Her face exploded with joy. “I can do tomorrow!” In her deluded optimism, she didn’t even question how an old, retired CD like me might know about an active casting—which of course I didn’t. But we hear what we want to hear, and her hopefulness served me well.

“I can’t believe my good luck,” she marveled. “And here I thought tonight was a disaster!”

“Your trespass was quite unexpected,” I said, recalling how agitated I had been to see her creeping around my backyard. “But that doesn’t mean we should waste it.” I wasn’t superstitious; quite the contrary. I simply recognized that a disturbance is an opportunity. And I was not one to let opportunity pass me by.

I had never aspired to start a casting agency. “Right place at the right time,” my husband used to say when I told the story of how my tooth broke and I landed in my dentist’s waiting room with the president of Warner Bros. on the same day his assistant quit. My husband called it “serendipity” when the head of casting OD’d with five greenlit TV pilots still needing leads and my boss asked me to “help.” People called it a “lucky break” when the $10,000 unlawful termination settlement came in on the same day the deposit on my new office space was due. But I never used the words “lucky” or “coincidence.” I didn’t believe in fate. Upheaval was a fact of life. You could either be defeated by it or take advantage. Walking into one’s so-called “destiny” was the ability to see disruptions not as obstacles, but as road signs, then follow them where they led.

“I believe everything happens for a reason,” Ashley said brightly. “I guess we have that in common.”

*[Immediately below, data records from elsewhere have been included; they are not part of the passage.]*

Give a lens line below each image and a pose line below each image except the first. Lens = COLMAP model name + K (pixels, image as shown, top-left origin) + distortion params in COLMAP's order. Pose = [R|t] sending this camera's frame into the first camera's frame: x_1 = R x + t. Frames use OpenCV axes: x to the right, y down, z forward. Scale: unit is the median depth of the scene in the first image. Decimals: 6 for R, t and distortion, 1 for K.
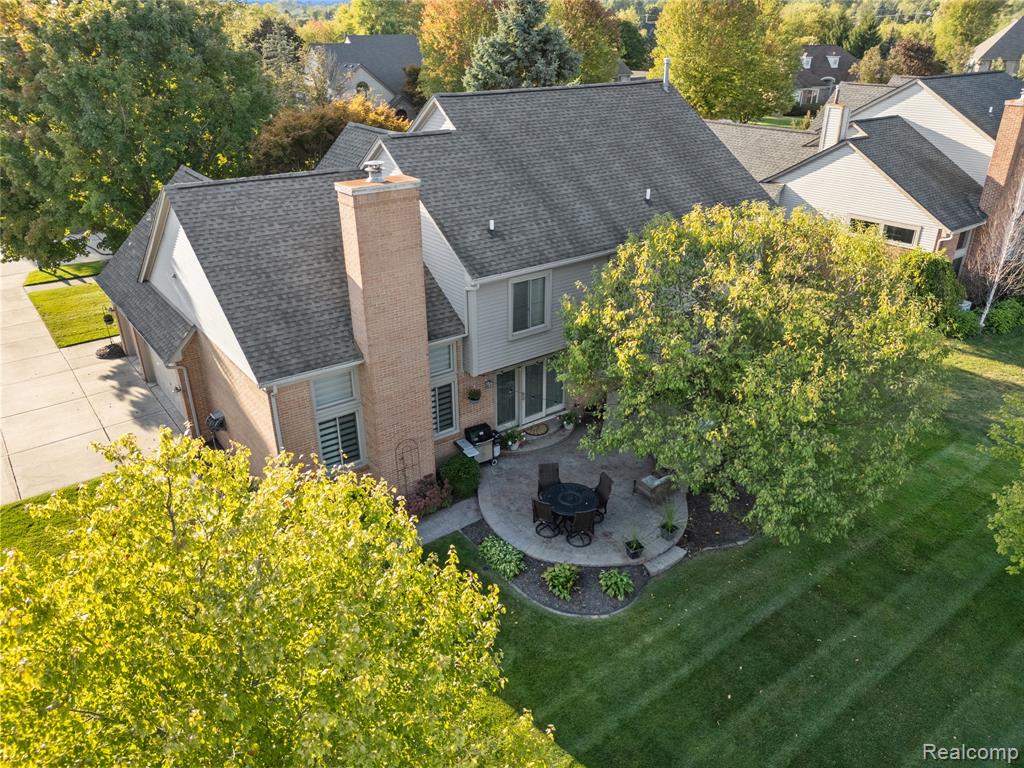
lens RADIAL K [[751.0, 0, 512.0], [0, 751.0, 384.0], [0, 0, 1]] dist [0.088304, -0.089167]
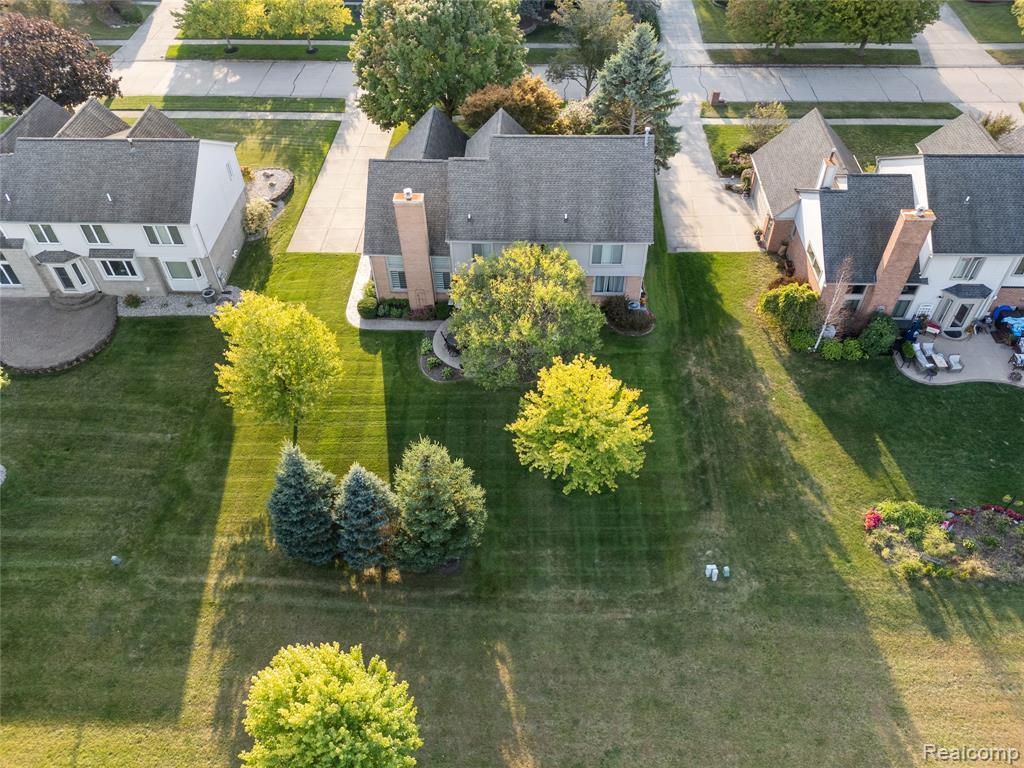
lens RADIAL K [[751.0, 0, 512.0], [0, 751.0, 384.0], [0, 0, 1]] dist [0.088304, -0.089167]
pose [[0.775027, 0.445786, -0.447893, 1.234335], [-0.257948, 0.870207, 0.419764, -0.709195], [0.576885, -0.209795, 0.789424, -0.792787]]
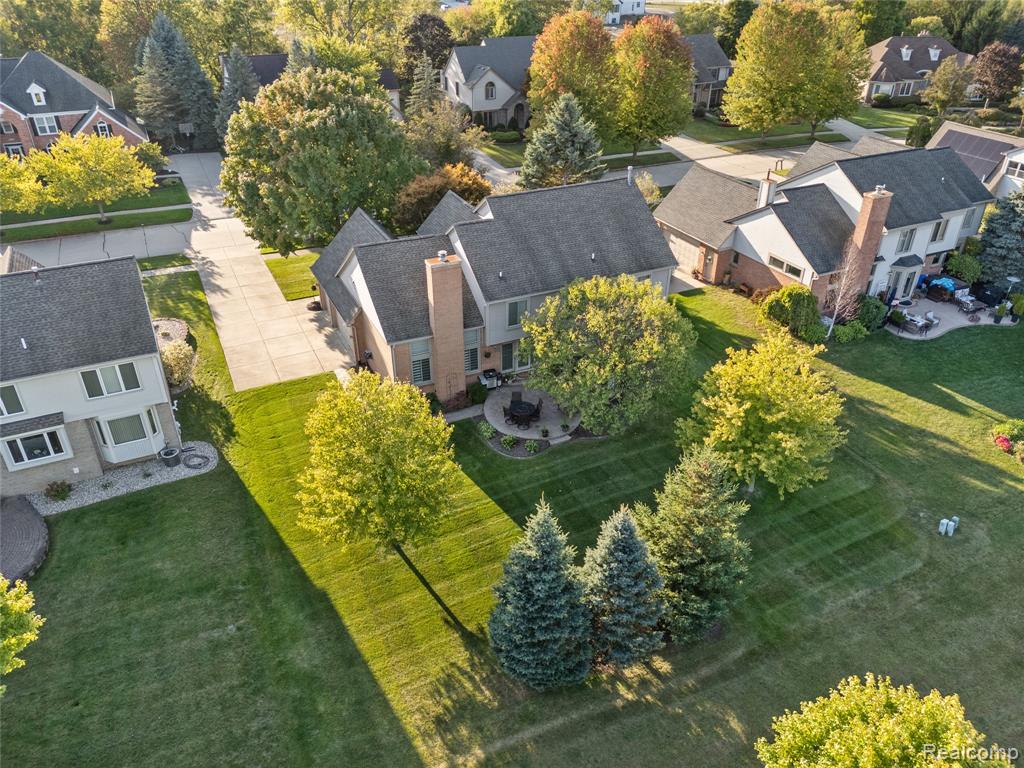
lens RADIAL K [[751.0, 0, 512.0], [0, 751.0, 384.0], [0, 0, 1]] dist [0.088304, -0.089167]
pose [[0.981002, 0.103497, -0.164084, 0.347588], [-0.087792, 0.991081, 0.100256, -0.113836], [0.172997, -0.083946, 0.981338, -0.972913]]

“Yes,” I said simply. There was no point in correcting her that I was not, in fact, a fatalist. Her arrival on my doorstep was fortuitous; opportunity literally knocked, so I let it in, simple as that. I suppose you could say I’d been waiting for her, though I hadn’t known it until she appeared. Whether she arrived at the perfect time, or I decided the time was perfect, didn’t really matter. She was here now, which meant—like her father and my husband—I would get my too-early death.





PART 2



* * *



BEFORE

NATHAN & JORDAN





CHAPTER 11




* * *



NATHAN


“You didn’t have to make me dinner,” I told my aunt as she pulled two pieces of herb-encrusted baked trout out of the oven. The woman was a pill, but a great cook, probably because she had to be to get anyone to come over. I know that’s an unkind thing to say, but I don’t imagine she would deny it. Being “nice” was not her MO, never was.

“If I didn’t, who would?” I knew that was a dig, but I didn’t take the bait. Louisa was constantly up in my grill about getting a girlfriend. It came from a good place—she didn’t want me to be alone. I couldn’t explain to her why I wasn’t dating, not if I wanted to stay in her good graces.